_Task to complete_:
In the blog post, copy the passage that begins with "Sunday, 28 February" and ends with "won an Oscar.", swapping "nominated" for "shortlisted".

_Reading text_:

=======

Sunday, 28 February 2010

Performances of the Decade (Male)

Julianne Moore is often singled out as an unfortunate actress. The woman has been nominated four times and lost each. What's interesting though is that on each occasion Moore was probably not even the top 3 when it came to the voters. I'd have easily voted for her in 1997 and probably 2002 and she was a close runner up in 1999. The reason I mention Julianne, is that if I had to think about a male counterpart to Julianne the person that I'd immediately refer to is Ed Harris. Like Julianne, he too has had four losing nominations with never a chance at winning; and like Julianne he gave a performance of a lifetime - as far as I'm concerned anyway - in 2002. This performance is often regarded as the ultimate hambone, but I don't agree. Obviously. It's a performance I persist should have won an Oscar.
            
#12 Ed Harris in The Hours (2003)
The Hours is a woman's story, we know that: yet I really love it. The men never really get the chance to shine as the ought - even though John C. Reilly is fine and Stephen Dillane is subtly moving. Still, with all the crutches thrown his way Ed Harris carves an outstanding performance, in my opinion at least. Richard is Clarissa's friend - though I hesitate at the connotations of the word. They once had a relationship - a tenuous one by the looks of it - and though he has changed his preference the two remain friends, lovers even (without sex). The time of the film is indeterminate, mid nineties we can assume; and Richard is an AIDS victim collecting a prestigious award. 
It's difficult to write about Ed without mentioning Meryl because his performance is in some ways a subset of hers, which I've mentioned recently. I mentioned that each segment has its similarities, but it's all really pronounced - saturated almost - in Clarissa's arc. Richard represents the husband figure the two previous woman share, but Harris' Richard is just a bit smarter the rest. Perhaps it's his illness, but the strange clairvoyance he possesses never fails to unnerve me. It is he after all who gave Clarissa her title of Mrs. Dalloway. Richard loves to tease Clarissa, it's obvious, and in that first scene it's difficult to feel any sympathy for Ed - despite his plight. But no one can do line readings like Ed. I love when Clarissa asks him if he's eaten: Well can you see it? Is it here? Do you see any breakfast lying around? I must have eaten it, mustn't I? Ed is appropriately macabre, almost comical as Richard.

=======

_Stored data_:
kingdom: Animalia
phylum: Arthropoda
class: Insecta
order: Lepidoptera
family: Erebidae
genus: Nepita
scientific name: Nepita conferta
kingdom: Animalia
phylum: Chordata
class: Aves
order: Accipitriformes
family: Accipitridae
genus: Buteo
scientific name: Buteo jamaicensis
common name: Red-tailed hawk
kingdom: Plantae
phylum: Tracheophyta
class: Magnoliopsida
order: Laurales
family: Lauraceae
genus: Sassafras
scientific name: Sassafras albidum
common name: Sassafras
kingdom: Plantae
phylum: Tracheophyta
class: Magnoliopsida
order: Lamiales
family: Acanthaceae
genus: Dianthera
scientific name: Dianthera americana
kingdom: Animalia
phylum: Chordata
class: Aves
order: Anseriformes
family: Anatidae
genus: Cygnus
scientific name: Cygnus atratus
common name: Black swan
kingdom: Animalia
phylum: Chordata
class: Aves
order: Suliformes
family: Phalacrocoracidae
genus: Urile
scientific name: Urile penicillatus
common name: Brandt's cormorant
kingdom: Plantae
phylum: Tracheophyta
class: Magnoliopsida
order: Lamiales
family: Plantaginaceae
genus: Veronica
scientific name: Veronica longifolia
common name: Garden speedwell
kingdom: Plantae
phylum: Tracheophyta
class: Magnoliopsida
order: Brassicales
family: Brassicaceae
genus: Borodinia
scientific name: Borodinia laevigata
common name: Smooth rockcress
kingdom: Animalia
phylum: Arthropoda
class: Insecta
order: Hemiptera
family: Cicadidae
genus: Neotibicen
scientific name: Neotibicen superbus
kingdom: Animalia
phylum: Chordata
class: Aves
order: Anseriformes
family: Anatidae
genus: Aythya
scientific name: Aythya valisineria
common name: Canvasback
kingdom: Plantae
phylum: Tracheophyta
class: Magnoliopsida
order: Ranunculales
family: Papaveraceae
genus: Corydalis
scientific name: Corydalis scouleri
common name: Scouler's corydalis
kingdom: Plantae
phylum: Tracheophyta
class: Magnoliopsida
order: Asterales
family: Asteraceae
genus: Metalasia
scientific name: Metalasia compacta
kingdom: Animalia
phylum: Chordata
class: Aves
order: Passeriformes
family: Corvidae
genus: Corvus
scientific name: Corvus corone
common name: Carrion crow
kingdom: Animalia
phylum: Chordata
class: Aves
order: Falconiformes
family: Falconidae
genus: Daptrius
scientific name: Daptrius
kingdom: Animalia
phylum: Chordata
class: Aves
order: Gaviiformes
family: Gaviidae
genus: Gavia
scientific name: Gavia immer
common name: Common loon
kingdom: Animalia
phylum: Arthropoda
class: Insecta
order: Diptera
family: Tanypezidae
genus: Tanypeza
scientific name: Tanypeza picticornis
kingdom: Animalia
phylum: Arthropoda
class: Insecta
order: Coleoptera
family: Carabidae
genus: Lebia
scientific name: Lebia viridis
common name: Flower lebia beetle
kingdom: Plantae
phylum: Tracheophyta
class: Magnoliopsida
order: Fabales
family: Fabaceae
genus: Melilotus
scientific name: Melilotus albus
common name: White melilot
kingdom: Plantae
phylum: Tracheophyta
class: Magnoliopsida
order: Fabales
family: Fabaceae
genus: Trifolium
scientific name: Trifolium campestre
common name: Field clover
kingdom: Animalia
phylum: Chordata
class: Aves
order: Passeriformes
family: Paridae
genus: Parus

=======

_Reply_:
Sunday, 28 February 2010

Performances of the Decade (Male)

Julianne Moore is often singled out as an unfortunate actress. The woman has been shortlisted four times and lost each. What's interesting though is that on each occasion Moore was probably not even the top 3 when it came to the voters. I'd have easily voted for her in 1997 and probably 2002 and she was a close runner up in 1999. The reason I mention Julianne, is that if I had to think about a male counterpart to Julianne the person that I'd immediately refer to is Ed Harris. Like Julianne, he too has had four losing nominations with never a chance at winning; and like Julianne he gave a performance of a lifetime - as far as I'm concerned anyway - in 2002. This performance is often regarded as the ultimate hambone, but I don't agree. Obviously. It's a performance I persist should have won an Oscar.